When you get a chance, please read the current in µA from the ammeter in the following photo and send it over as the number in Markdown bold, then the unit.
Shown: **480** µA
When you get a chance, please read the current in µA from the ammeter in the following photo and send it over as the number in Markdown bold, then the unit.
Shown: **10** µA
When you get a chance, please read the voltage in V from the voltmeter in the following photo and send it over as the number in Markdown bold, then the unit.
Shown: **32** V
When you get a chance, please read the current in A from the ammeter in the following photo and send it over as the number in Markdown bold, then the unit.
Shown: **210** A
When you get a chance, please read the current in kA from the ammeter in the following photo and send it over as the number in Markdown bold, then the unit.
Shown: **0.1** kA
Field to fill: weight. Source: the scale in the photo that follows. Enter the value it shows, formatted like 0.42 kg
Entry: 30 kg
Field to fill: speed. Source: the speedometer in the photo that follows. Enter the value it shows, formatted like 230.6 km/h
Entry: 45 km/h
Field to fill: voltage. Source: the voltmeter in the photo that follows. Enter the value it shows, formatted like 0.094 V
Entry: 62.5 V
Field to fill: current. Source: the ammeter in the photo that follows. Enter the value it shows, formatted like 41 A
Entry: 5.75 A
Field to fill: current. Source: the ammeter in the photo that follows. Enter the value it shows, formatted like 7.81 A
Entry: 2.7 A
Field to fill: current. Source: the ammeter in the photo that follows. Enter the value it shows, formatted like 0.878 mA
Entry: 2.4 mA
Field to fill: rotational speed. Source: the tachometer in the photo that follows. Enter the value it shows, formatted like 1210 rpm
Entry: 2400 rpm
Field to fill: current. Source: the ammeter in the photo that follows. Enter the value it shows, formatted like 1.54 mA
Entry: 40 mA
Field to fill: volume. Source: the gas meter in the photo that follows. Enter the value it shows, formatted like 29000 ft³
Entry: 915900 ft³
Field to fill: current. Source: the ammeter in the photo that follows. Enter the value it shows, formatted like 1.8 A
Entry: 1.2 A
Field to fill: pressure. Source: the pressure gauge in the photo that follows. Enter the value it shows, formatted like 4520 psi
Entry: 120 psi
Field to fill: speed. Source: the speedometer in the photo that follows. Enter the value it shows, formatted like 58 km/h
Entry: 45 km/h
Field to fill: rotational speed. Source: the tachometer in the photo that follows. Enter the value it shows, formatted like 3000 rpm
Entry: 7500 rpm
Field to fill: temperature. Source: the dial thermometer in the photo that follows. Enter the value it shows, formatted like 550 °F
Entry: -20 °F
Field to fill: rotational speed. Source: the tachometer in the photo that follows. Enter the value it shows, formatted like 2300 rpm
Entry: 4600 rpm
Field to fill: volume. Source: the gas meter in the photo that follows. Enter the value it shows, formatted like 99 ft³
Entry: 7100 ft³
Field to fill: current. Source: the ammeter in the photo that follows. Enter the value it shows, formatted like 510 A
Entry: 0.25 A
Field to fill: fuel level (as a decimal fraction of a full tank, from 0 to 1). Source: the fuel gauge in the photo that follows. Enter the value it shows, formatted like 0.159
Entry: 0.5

****************************************

Copy out every one of the records above word for word, leaving nothing out and changing nothing.

## ANSWER
When you get a chance, please read the current in µA from the ammeter in the following photo and send it over as the number in Markdown bold, then the unit.
Shown: **480** µA
When you get a chance, please read the current in µA from the ammeter in the following photo and send it over as the number in Markdown bold, then the unit.
Shown: **10** µA
When you get a chance, please read the voltage in V from the voltmeter in the following photo and send it over as the number in Markdown bold, then the unit.
Shown: **32** V
When you get a chance, please read the current in A from the ammeter in the following photo and send it over as the number in Markdown bold, then the unit.
Shown: **210** A
When you get a chance, please read the current in kA from the ammeter in the following photo and send it over as the number in Markdown bold, then the unit.
Shown: **0.1** kA
Field to fill: weight. Source: the scale in the photo that follows. Enter the value it shows, formatted like 0.42 kg
Entry: 30 kg
Field to fill: speed. Source: the speedometer in the photo that follows. Enter the value it shows, formatted like 230.6 km/h
Entry: 45 km/h
Field to fill: voltage. Source: the voltmeter in the photo that follows. Enter the value it shows, formatted like 0.094 V
Entry: 62.5 V
Field to fill: current. Source: the ammeter in the photo that follows. Enter the value it shows, formatted like 41 A
Entry: 5.75 A
Field to fill: current. Source: the ammeter in the photo that follows. Enter the value it shows, formatted like 7.81 A
Entry: 2.7 A
Field to fill: current. Source: the ammeter in the photo that follows. Enter the value it shows, formatted like 0.878 mA
Entry: 2.4 mA
Field to fill: rotational speed. Source: the tachometer in the photo that follows. Enter the value it shows, formatted like 1210 rpm
Entry: 2400 rpm
Field to fill: current. Source: the ammeter in the photo that follows. Enter the value it shows, formatted like 1.54 mA
Entry: 40 mA
Field to fill: volume. Source: the gas meter in the photo that follows. Enter the value it shows, formatted like 29000 ft³
Entry: 915900 ft³
Field to fill: current. Source: the ammeter in the photo that follows. Enter the value it shows, formatted like 1.8 A
Entry: 1.2 A
Field to fill: pressure. Source: the pressure gauge in the photo that follows. Enter the value it shows, formatted like 4520 psi
Entry: 120 psi
Field to fill: speed. Source: the speedometer in the photo that follows. Enter the value it shows, formatted like 58 km/h
Entry: 45 km/h
Field to fill: rotational speed. Source: the tachometer in the photo that follows. Enter the value it shows, formatted like 3000 rpm
Entry: 7500 rpm
Field to fill: temperature. Source: the dial thermometer in the photo that follows. Enter the value it shows, formatted like 550 °F
Entry: -20 °F
Field to fill: rotational speed. Source: the tachometer in the photo that follows. Enter the value it shows, formatted like 2300 rpm
Entry: 4600 rpm
Field to fill: volume. Source: the gas meter in the photo that follows. Enter the value it shows, formatted like 99 ft³
Entry: 7100 ft³
Field to fill: current. Source: the ammeter in the photo that follows. Enter the value it shows, formatted like 510 A
Entry: 0.25 A
Field to fill: fuel level (as a decimal fraction of a full tank, from 0 to 1). Source: the fuel gauge in the photo that follows. Enter the value it shows, formatted like 0.159
Entry: 0.5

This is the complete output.